One of the most common occurrences in a search for birth parents is taking what information we have and following them through to the point where we can determine if they are false or possibly true.
Some of us are fortunate enough to have bits of information to lead us into our search. However, these blessings can also become a curse if all the information contained within them were to lead us astray or were outright lies fabricated by the social worker who claimed to collect it from our birth mothers. Otherwise known as our non-identifying information so many of us have waited long periods of time requesting from the adoption agency who had them on file.
One can never know if the information we have is valid.

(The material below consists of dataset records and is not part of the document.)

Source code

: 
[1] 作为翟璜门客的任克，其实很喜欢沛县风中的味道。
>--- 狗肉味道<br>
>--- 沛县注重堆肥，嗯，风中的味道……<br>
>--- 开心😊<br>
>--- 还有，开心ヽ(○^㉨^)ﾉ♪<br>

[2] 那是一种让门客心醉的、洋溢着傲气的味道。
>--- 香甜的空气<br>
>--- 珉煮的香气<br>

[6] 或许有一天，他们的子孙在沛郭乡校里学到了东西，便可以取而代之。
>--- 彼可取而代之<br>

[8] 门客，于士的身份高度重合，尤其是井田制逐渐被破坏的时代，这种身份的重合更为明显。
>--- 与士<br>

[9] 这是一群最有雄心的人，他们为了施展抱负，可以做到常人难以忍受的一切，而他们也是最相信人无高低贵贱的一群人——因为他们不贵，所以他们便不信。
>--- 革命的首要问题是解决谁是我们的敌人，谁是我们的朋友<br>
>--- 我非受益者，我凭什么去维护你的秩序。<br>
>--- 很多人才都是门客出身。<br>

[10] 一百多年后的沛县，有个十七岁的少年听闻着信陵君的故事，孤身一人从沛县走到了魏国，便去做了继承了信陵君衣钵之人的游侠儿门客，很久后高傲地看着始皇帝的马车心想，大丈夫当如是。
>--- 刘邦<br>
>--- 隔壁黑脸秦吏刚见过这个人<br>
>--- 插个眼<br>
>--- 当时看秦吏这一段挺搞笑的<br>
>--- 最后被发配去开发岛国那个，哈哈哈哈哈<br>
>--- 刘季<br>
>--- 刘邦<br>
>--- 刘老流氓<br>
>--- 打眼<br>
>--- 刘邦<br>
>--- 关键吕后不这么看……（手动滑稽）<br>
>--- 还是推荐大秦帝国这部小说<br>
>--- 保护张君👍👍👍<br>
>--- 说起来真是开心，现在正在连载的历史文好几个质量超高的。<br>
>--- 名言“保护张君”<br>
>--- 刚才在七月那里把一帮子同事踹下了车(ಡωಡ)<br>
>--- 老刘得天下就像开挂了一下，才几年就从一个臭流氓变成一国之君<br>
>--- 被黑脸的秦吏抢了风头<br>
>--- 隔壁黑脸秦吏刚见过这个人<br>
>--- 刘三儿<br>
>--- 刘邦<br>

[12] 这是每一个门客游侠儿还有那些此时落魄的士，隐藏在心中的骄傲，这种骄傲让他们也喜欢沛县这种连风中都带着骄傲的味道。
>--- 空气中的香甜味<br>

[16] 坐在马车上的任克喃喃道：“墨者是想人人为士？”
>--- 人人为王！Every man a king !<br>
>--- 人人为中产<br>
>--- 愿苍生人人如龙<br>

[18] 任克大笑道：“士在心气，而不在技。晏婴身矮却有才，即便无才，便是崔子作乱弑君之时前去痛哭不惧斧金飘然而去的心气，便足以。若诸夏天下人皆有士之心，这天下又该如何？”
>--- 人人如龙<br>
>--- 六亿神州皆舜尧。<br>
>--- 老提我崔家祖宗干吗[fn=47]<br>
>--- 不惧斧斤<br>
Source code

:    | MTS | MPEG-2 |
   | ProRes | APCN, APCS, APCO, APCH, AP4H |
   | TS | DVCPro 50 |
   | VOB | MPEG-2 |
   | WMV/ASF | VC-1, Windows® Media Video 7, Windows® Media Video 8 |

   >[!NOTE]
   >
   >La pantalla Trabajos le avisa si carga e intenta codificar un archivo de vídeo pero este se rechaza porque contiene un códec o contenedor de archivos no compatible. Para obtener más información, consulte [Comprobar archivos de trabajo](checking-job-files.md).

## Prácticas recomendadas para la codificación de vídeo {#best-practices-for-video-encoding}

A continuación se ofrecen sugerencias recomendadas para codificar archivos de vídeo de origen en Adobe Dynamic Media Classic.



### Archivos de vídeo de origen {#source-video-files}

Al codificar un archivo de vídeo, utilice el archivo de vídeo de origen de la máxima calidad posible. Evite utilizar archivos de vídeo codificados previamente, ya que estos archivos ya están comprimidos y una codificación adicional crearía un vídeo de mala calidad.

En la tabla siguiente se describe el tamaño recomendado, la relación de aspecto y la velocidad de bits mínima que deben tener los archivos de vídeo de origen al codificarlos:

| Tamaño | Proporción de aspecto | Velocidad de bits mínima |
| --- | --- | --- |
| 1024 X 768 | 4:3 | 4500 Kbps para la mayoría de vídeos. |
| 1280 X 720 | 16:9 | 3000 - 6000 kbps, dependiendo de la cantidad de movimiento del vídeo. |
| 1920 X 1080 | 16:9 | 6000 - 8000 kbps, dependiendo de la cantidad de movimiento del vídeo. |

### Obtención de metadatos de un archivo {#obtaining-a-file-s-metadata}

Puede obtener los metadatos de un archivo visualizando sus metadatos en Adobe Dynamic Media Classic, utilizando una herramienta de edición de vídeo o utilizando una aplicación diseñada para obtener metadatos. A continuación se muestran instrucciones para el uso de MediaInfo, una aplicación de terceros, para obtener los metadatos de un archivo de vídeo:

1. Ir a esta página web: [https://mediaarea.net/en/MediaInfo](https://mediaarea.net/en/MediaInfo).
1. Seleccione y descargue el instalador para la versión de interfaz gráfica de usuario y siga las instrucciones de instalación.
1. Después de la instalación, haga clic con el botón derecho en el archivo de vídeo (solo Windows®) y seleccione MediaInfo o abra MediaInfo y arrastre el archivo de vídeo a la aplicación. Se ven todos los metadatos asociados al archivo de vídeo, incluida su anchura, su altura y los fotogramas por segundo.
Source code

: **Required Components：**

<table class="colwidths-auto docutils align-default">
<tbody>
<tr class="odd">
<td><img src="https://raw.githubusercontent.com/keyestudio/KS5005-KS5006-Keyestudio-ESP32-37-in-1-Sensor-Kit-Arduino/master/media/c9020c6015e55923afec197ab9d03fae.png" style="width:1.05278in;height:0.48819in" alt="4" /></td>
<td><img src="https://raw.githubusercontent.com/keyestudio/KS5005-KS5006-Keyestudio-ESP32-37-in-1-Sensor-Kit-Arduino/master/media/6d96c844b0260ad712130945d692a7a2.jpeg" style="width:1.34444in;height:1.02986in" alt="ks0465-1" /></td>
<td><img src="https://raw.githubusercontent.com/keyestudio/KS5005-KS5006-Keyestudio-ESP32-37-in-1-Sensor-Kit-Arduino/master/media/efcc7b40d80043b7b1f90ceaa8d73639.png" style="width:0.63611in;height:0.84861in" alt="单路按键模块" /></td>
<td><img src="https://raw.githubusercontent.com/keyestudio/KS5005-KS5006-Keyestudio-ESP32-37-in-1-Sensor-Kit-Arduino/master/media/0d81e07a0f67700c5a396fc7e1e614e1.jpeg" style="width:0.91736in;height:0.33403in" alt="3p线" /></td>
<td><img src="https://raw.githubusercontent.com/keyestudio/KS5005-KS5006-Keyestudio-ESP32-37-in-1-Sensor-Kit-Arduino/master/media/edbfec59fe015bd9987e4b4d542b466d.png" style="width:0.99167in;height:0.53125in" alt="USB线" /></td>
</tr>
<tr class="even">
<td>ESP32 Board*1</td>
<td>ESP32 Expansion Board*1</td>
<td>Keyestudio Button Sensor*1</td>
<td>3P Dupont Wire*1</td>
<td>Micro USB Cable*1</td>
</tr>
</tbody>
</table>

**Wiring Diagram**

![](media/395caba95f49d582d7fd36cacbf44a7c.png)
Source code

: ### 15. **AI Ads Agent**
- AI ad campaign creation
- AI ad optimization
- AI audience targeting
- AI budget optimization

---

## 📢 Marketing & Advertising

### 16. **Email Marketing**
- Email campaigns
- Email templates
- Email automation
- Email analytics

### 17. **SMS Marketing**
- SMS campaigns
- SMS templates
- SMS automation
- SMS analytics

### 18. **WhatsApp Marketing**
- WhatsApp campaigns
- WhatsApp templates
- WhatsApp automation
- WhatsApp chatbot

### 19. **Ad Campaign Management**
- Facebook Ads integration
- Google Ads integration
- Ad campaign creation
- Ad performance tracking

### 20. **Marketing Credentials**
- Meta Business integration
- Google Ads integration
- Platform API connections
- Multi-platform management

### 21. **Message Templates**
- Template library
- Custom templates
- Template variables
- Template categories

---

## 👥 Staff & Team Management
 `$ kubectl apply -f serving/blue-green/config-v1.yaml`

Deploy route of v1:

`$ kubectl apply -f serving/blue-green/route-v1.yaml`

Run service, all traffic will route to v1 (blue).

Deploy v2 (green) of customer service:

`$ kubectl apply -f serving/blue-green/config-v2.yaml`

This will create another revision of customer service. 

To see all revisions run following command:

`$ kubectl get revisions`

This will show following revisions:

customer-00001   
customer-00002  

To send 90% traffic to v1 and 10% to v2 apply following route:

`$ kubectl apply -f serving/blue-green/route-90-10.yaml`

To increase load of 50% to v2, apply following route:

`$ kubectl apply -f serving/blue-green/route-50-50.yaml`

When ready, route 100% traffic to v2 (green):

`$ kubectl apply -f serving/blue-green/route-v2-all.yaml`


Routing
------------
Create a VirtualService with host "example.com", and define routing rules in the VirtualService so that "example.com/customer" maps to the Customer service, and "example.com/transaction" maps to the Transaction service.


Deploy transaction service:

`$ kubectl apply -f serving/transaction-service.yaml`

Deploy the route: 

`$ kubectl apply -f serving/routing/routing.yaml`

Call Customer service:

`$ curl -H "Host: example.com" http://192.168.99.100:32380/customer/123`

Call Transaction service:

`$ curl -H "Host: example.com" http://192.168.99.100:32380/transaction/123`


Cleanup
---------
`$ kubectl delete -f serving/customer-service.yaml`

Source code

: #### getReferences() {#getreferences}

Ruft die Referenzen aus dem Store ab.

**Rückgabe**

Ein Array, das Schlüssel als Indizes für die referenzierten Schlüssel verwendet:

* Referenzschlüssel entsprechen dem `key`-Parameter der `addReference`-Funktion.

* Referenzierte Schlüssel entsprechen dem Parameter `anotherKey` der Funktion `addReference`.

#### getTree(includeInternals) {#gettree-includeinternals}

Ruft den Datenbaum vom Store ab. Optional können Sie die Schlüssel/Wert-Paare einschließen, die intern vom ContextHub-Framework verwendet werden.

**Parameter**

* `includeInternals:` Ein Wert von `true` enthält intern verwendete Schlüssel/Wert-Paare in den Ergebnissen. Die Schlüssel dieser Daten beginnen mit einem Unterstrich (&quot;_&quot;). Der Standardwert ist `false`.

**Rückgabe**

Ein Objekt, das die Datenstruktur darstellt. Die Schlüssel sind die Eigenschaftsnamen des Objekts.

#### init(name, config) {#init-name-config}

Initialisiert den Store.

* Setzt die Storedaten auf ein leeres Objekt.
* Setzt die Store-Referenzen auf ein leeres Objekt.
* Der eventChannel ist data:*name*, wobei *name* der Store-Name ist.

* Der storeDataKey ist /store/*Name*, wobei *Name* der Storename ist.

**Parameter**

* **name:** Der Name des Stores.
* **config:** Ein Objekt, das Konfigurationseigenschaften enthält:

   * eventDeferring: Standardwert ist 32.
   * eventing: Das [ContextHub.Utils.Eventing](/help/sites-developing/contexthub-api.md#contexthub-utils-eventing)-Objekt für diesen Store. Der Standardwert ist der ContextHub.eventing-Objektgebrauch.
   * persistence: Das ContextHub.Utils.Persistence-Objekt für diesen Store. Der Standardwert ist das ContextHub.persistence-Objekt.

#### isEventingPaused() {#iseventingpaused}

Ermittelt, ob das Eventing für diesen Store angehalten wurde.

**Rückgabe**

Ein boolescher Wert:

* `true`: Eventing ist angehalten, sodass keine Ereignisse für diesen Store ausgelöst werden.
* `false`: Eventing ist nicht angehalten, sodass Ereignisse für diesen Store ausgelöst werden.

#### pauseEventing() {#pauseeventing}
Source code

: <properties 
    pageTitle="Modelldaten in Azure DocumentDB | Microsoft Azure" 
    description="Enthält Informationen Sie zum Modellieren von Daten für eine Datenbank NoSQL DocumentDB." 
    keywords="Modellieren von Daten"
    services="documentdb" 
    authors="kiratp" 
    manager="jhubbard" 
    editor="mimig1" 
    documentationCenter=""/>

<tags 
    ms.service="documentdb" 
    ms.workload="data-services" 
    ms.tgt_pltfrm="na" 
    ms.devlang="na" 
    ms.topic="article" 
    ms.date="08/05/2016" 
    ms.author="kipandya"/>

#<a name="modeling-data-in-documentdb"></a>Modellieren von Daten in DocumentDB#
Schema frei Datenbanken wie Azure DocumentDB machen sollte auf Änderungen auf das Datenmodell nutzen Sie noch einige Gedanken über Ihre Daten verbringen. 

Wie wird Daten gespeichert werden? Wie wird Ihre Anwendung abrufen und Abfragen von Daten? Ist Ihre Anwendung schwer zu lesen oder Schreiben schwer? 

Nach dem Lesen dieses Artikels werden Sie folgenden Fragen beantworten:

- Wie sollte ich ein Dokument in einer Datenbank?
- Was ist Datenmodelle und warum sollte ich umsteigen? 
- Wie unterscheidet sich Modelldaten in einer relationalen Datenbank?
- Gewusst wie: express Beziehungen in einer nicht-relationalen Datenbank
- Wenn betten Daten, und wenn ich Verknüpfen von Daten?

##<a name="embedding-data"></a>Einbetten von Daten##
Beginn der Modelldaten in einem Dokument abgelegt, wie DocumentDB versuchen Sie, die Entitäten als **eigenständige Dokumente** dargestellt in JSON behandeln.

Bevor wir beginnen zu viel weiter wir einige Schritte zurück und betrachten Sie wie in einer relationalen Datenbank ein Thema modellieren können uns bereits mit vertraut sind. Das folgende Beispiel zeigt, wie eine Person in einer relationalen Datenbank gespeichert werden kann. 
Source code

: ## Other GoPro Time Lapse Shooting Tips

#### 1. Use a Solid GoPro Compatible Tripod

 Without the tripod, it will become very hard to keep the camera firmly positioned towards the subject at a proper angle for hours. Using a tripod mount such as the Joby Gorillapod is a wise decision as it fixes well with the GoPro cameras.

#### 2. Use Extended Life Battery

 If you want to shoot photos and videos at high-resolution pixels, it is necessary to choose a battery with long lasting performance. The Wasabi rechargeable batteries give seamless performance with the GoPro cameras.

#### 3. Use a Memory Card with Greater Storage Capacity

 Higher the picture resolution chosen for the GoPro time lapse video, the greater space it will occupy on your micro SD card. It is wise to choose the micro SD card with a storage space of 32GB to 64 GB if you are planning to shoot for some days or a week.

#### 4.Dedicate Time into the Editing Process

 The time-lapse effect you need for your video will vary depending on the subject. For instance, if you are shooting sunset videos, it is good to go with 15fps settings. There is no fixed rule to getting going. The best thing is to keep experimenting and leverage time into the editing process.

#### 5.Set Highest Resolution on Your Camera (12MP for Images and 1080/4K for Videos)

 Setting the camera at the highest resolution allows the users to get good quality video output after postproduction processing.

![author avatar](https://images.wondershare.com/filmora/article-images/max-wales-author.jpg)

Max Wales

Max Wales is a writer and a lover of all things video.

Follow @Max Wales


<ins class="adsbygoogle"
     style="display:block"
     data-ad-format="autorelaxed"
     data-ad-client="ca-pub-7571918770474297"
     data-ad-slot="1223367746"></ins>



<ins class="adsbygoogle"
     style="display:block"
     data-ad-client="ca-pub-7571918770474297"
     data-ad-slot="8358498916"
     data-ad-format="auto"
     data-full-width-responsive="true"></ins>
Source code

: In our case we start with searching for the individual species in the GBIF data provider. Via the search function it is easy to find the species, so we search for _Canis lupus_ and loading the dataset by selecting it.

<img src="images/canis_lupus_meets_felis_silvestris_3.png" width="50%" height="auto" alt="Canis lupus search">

Only through a mixture of DNA testing, circumstantial evidence, and traditional searching that leads us to further records, can we prove or disprove what information we have. I have met and worked with dozens of adoptees this past year and met all types of perspectives and stories. Reality is much more strange than fiction in many cases. Some come to me with information that leads perfectly to where they need to look. While others come believing they have accurate information, only to find out that what was collected was a wild goose chase in the making.
I know this is not what people like to hear. Yet, sometimes there are patterns we can follow even with disinformation. Once a pattern emerges we start to understand the value of the information we were provided. Some people want to be secretly found. Others want to be found, but are still afraid of the consequences. While others do everything they can to send you in the wrong direction. In each case I find that a blend of traditional search and DNA testing to be the litmus test to prove or disprove our path.
DNA testing is certainly not the least expensive way of attaining truth. Costing around a hundred dollars each time we make an educated guess is not easy to swallow. Yet it is one of the only tools out there that can help to narrow truth from fiction. In some cases DNA cannot be used. In close communities where cousins may intermarry one another relatives may show up a lot closer then they should through autosomal DNA testing.
Thus far I have not had to work with people who were faced with that problem. Yet there have been some from recent immigrants who make it difficult to find anyone closer than fourth to six cousins from their results. To give you some perspective on just how many people are between you and say, a fifth cousin, take a look at this link from 23andMe. Let’s just say, we really want close relatives in our autosomal DNA test results. You will be hard pressed to ask a genealogist to make you a family tree with thousands and thousands of people in it.
Either way we move forward, closing the loops and eliminating a specific path we are headed into can be a reward in itself. Whenever I get close to a place I feel is the stars align toward truth, my litmus test is DNA testing a relative I find there. In the best case scenario we find a close relative. On the other hand if they turn out to not be in our results in anyway shape or form, then it closes that line of thinking and saves us time otherwise wasted looking further on an ancestry tree filled with hundreds of people. It can mean the difference of days, months or even years of searching down a path. Although it is sometimes hard to tell a searcher that it was good that we conducted a test when they were hoping to come up with something meaningful in the results, besides the answer being not to look in this area of the family tree any further.
I've been there myself testing an individual who could have been my half-brother only to find out he was not even someone who shared a single piece of my chromosome.